*Excerpted passage*.
In addition to partnering with faculty, Laymon, who completed master’s work in rural sociology, is interested in helping Kenyon’s geographically diverse student body appreciate the surrounding people and culture — and not just the aesthetic splendor of unspoiled countryside — during their four years in Gambier. “I think it’s really important that we also work to preserve the rural heritage of this place — it’s about the culture, the people, and our shared time in this space,” Laymon said. “When you live somewhere, to fully know it, you have to know the people, and the geography, and the animals, and all of it.”
Laymon’s newest partner in this goal is Ben Garst ’25, whom she recently hired as RLI’s student intern in order to help with existing projects and develop new proposals — such as increasing awareness of local food sources and creating connections with the farmers who help supply Peirce Dining Hall. Garst, who is from the Toledo area, quickly developed a passion for exploring Knox County once he arrived at Kenyon.
“I was drawn by the land, and then I stayed for the people,” Garst said. He believes that paying more attention to Kenyon’s surroundings might also help combat the political polarization that drives a narrative of a divided America.
“There are myriad reasons why Knox County thinks and votes and is different than Westchester County, New York, or Orange County in California. I’m hopeful that, on an individual level, we can make change and we can connect people. … We can at least find enough common ground to be respectful to each other,” Garst said. “But at the same time, I know it’s going to require probably a national discussion about exactly what it means to be a United States.”
Garst has found an ally in Laymon and has enjoyed working with her so far. “We’re both trying to work towards the common goal, which is getting rid of the stereotypes and trying to connect people to places, and people who live in those places who might be different from them,” he said. “I love meeting new people who I otherwise wouldn’t have the ability to meet, and she’s like the bridge.”
Even as a Kenyon student two decades ago, Laymon spent “a lot of time interpreting back and forth” between the College and the surrounding community where she grew up. “It’s hard to distinguish between the people and the place when you’ve lived somewhere that long, and a good part of that has to do with the rural nature of it. Rural people are tied very closely to the land due to just the nature of the way we live and our occupations,” she said. “This is just a part of who I am, and it always has been.”
Now, Laymon gets to turn that passion into work that has a real impact on fostering community connections. “My goal is this idea of humanizing situations and place,” she said. “We tend to look and see a cornfield and maybe don’t necessarily understand the social and cultural implications of that field, of the timing of the seasons, of being from a place for so many generations. In rural areas, people and place are intrinsically intertwined, and that relationship between the people and the place influences their culture, their professions and their relationships. It is difficult to separate the land from the people, and the people from the land.”

*Entries provided*.

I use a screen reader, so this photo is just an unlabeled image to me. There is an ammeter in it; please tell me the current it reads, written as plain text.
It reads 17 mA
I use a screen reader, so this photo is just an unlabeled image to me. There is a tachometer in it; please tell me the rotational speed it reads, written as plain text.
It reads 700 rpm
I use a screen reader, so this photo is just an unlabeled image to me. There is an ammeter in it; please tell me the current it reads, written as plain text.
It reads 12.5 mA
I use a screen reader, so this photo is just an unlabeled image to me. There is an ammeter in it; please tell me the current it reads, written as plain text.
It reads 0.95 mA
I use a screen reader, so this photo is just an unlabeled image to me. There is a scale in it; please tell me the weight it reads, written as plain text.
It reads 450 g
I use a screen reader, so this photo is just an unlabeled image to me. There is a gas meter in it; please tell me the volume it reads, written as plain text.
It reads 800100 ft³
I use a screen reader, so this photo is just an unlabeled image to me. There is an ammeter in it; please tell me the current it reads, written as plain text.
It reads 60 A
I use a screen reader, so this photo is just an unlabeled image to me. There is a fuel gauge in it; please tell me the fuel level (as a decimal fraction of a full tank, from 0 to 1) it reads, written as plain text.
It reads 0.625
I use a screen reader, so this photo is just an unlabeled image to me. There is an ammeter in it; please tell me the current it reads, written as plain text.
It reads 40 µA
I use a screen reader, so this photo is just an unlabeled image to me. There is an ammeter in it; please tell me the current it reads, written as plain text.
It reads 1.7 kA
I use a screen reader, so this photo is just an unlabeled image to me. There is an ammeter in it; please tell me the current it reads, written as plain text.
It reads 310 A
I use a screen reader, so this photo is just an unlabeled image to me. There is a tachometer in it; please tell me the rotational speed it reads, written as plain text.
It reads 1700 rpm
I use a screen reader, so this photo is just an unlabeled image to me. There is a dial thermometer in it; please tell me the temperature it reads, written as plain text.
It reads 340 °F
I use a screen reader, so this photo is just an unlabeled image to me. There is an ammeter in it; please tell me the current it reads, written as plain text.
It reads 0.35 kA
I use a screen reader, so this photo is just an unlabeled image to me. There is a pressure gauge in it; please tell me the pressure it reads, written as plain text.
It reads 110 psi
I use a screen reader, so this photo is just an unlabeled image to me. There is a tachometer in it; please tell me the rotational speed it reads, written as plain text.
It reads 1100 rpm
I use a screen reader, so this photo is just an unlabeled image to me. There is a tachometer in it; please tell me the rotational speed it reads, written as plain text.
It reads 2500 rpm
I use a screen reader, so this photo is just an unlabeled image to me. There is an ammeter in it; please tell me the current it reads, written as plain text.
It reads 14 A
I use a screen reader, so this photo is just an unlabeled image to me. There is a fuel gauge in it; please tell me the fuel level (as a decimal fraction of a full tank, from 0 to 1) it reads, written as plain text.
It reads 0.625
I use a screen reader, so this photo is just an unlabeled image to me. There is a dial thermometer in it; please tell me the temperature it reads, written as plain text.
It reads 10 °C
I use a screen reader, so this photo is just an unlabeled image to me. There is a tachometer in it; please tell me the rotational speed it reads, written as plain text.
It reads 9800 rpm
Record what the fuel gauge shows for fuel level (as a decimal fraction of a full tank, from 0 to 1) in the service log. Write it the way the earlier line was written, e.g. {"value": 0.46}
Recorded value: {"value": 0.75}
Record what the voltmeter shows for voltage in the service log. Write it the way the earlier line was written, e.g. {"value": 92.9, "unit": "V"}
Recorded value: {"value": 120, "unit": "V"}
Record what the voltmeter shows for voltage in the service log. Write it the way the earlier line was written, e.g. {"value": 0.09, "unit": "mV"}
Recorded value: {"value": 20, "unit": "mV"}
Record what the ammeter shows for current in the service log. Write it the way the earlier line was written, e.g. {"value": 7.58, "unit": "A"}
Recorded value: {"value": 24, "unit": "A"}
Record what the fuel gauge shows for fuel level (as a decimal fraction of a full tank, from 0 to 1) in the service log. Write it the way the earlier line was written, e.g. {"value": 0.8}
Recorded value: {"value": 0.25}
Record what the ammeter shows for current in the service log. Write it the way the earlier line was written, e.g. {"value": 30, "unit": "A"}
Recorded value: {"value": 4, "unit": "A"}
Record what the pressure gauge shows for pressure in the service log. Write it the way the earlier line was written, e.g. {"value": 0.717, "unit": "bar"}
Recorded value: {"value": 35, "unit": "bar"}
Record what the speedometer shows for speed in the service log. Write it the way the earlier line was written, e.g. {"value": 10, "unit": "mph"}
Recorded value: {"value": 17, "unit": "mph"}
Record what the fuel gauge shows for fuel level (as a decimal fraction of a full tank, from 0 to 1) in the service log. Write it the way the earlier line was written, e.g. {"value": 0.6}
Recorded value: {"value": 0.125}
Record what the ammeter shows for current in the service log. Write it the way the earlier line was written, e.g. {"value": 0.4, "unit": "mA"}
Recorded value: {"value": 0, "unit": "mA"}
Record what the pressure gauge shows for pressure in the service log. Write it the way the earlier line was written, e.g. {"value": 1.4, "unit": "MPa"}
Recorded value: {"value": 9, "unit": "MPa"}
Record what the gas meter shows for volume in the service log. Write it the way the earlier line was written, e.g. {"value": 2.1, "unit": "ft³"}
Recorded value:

*Work instruction*.
Please answer from the Kenyon passage: where is Ben Garst from?

*Task answer*.
The Toledo area.